Guillem herself speaks to the camera with appealing candor, cheerfully projecting both intelligence and dedication. “I’m not like this just because it’s a gift,” she points out. “I was lucky to have a gift…but I worked a lot.” More surprisingly, she admits, “Before a performance, the strongest feeling is to be afraid.”

Regarding her presence in The Royal Ballet, the talking heads describe her independent attitude with polite disdain. Guillem claims, however, “Onstage…I can express whatever I want. I won’t be judged.” And every step reveals thought as well as skill, devotion as well as will.
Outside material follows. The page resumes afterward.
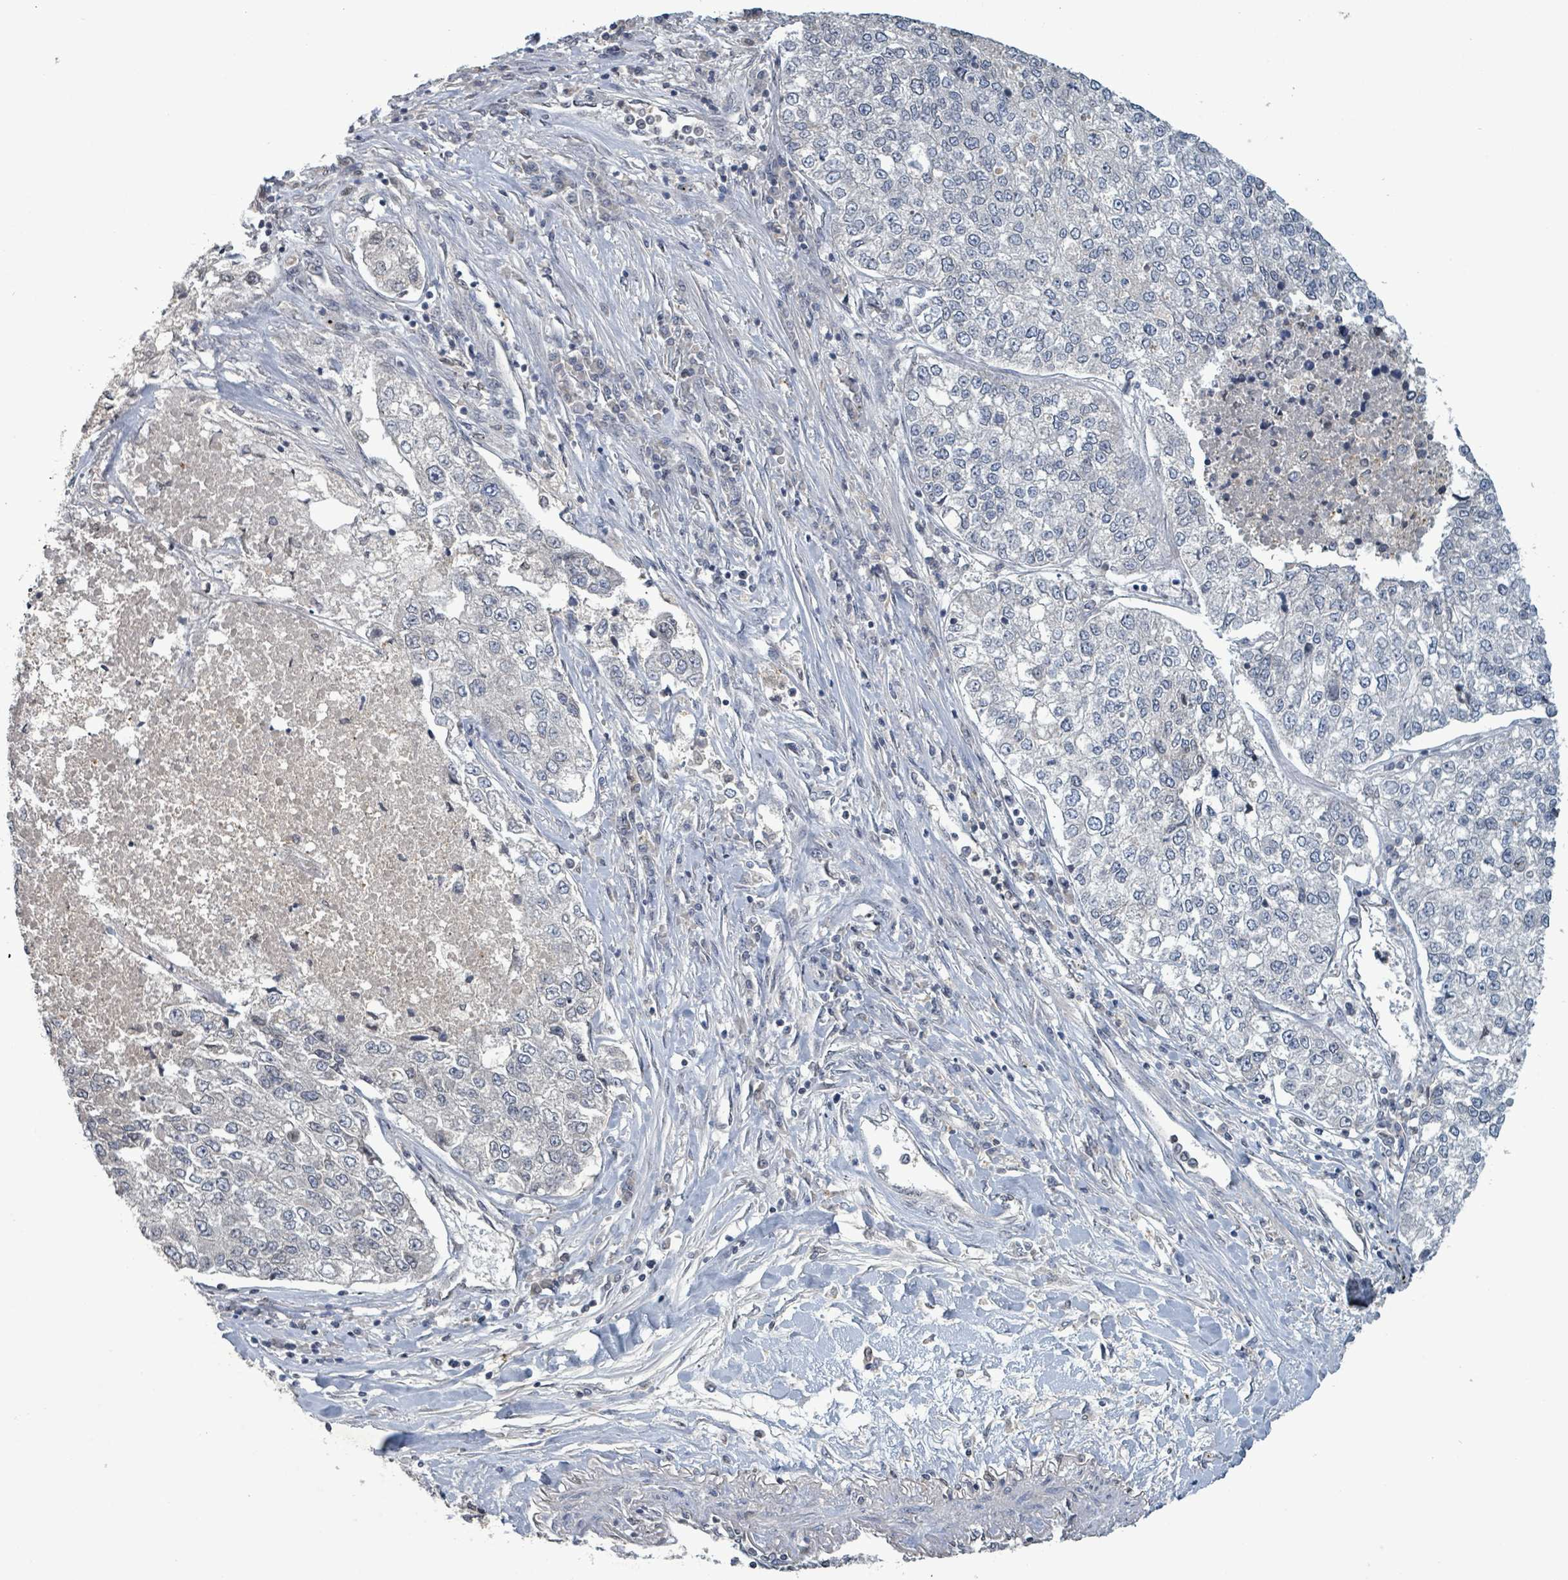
{"staining": {"intensity": "negative", "quantity": "none", "location": "none"}, "tissue": "lung cancer", "cell_type": "Tumor cells", "image_type": "cancer", "snomed": [{"axis": "morphology", "description": "Adenocarcinoma, NOS"}, {"axis": "topography", "description": "Lung"}], "caption": "Immunohistochemistry histopathology image of neoplastic tissue: lung cancer (adenocarcinoma) stained with DAB shows no significant protein staining in tumor cells.", "gene": "GRM8", "patient": {"sex": "male", "age": 49}}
André S. Labarthe’s pretentious At Work, filmed in 1987 before Guillem resigned from the Paris Opéra Ballet, puts the young dancer at the service of the filmmaker, whose romantic observations and artsy camera angles obscure more than they illuminate. He focuses languorously on street scenes, empty corridors, and bandaged feet. He repeatedly blocks our vision, interposing bodies between us and the dancers or filming them from behind. Having gained rare access to the work they do privately, he wastes the privilege by drawing attention to his artistic choices instead of theirs.

However, while shadowing his subject for several weeks, Labarthe captured fragments of Raymonda, van Dantzig’s Four Last Songs, Béjart’s La Luna, and Nureyev’s Cinderella. Best of all, we see Guillem with William Forsythe and the original cast of In the middle, somewhat elevated, first rehearsing, then in performance. —Barbara Newman


More Balanchine Variations

By Nancy Goldner. Gainesville, FL. University Press of Florida. 2011. 156 pages. Illustrated. Paper. $24.95.
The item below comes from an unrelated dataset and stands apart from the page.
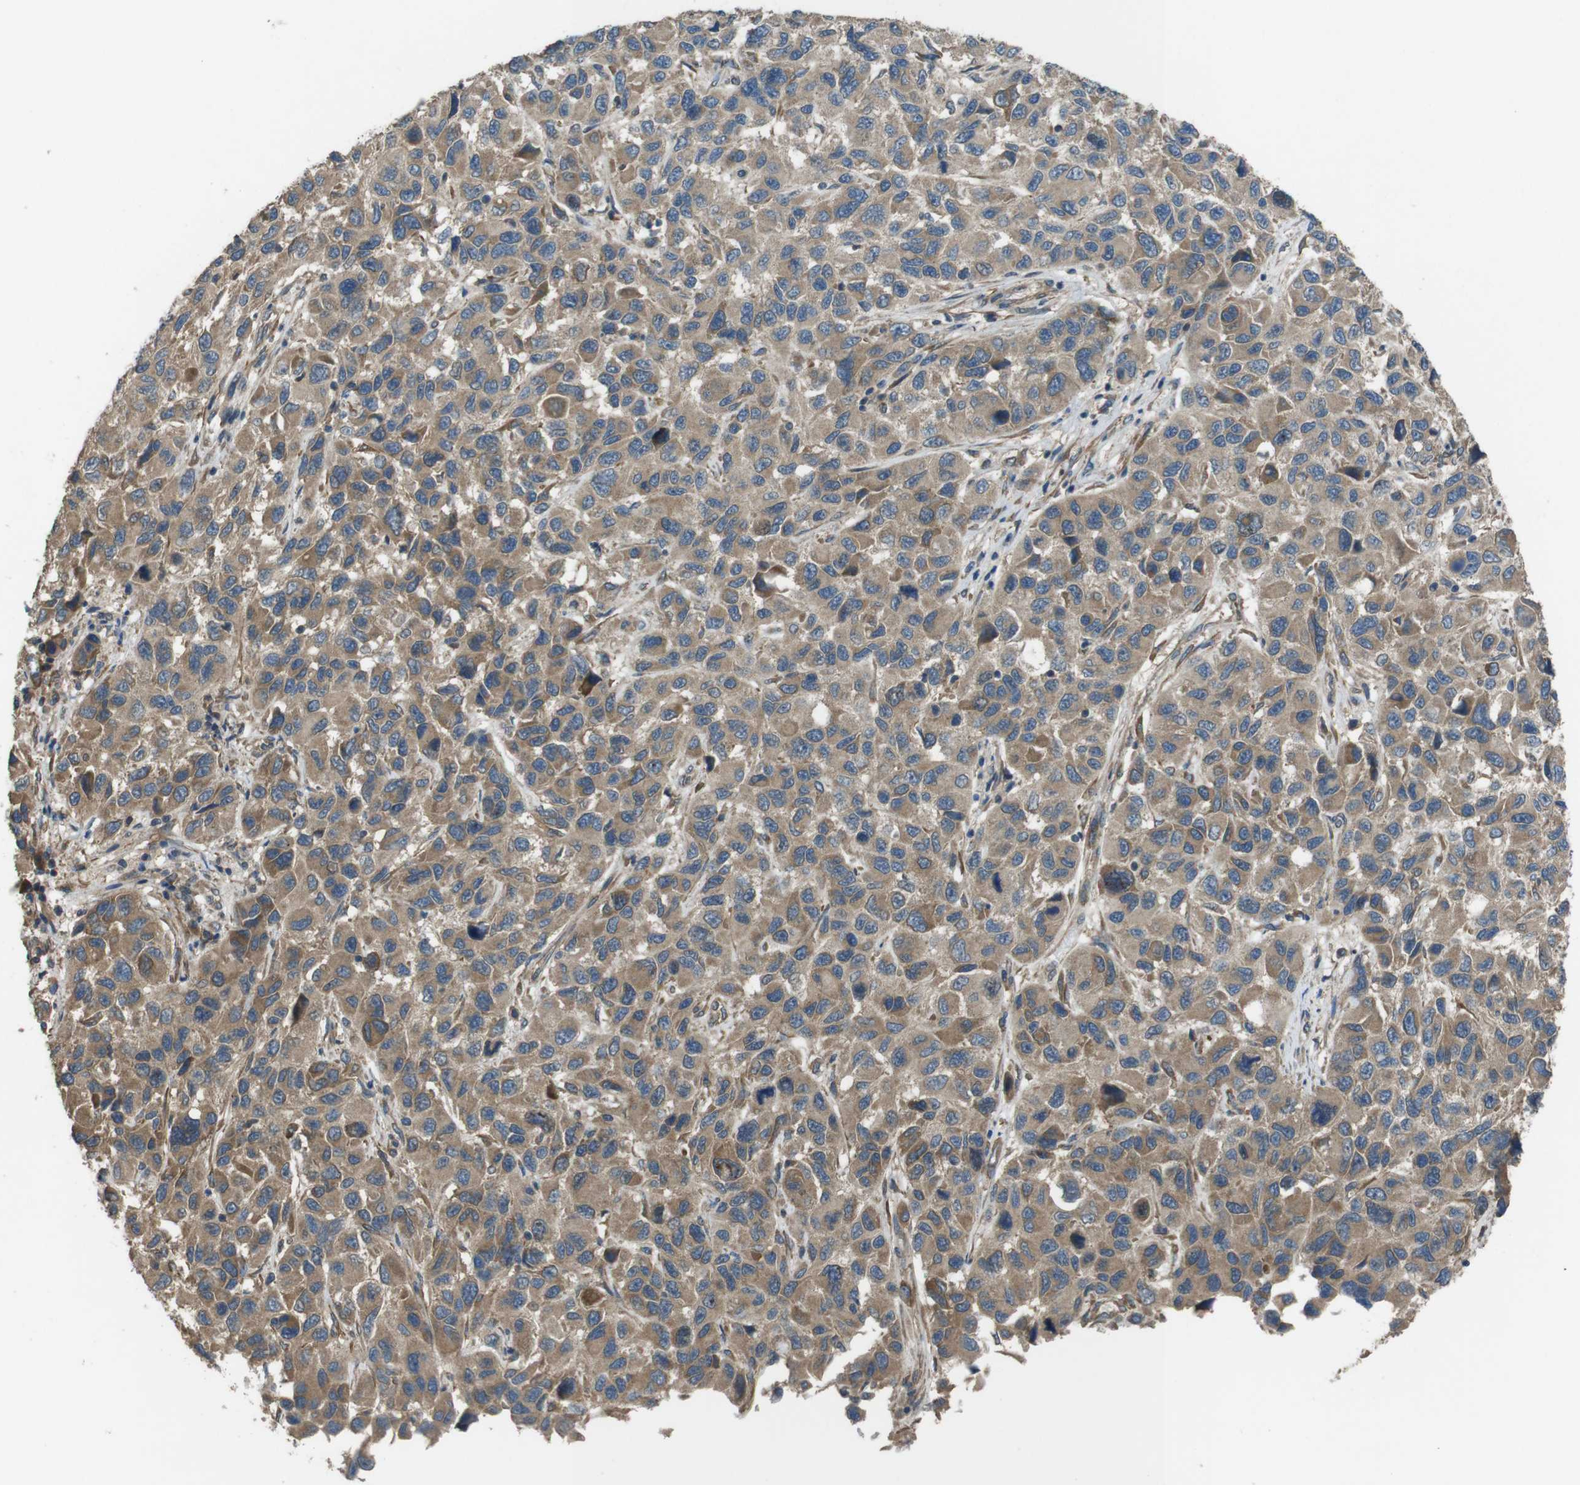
{"staining": {"intensity": "moderate", "quantity": ">75%", "location": "cytoplasmic/membranous"}, "tissue": "melanoma", "cell_type": "Tumor cells", "image_type": "cancer", "snomed": [{"axis": "morphology", "description": "Malignant melanoma, NOS"}, {"axis": "topography", "description": "Skin"}], "caption": "Malignant melanoma stained with DAB (3,3'-diaminobenzidine) immunohistochemistry exhibits medium levels of moderate cytoplasmic/membranous positivity in approximately >75% of tumor cells.", "gene": "FUT2", "patient": {"sex": "male", "age": 53}}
This slim, captivating volume, like its 2008 companion, adds up to a wealth of sympathetic criticism, born of a lifetime’s experience watching and reflecting on Balanchine’s greatest and lesser works. Goldner seems to have forged a profound relationship with the choreographer through his dances; this is definitely a love affair, one in which affection does not preclude the occasional rebuke. Here, Goldner analyzes, in chronological order, 20 ballets from Tschaikovsky Piano Concerto No. 2 to Mozartiana. We are treated to valuable contextual material, especially on how Balanchine arrived at his musical choices. Throughout, Goldner shuns received opinion, extolling Liebeslieder Walzer with uncommon eloquence, while expressing disappointment with Chaconne and Mozartiana, and suggesting that Bugaku may not represent Balanchine at his most tasteful. No dance critic possesses a more acute eye for the telling choreographic detail and how it forms part of a grand design. Thanks to Goldner’s prose, her musings on even a familiar dance like Symphony in C make you hungry to see the ballet again. For Balanchine newcomers, this and the previous installment should open doors to unspeakable and enduring pleasures. —A. U.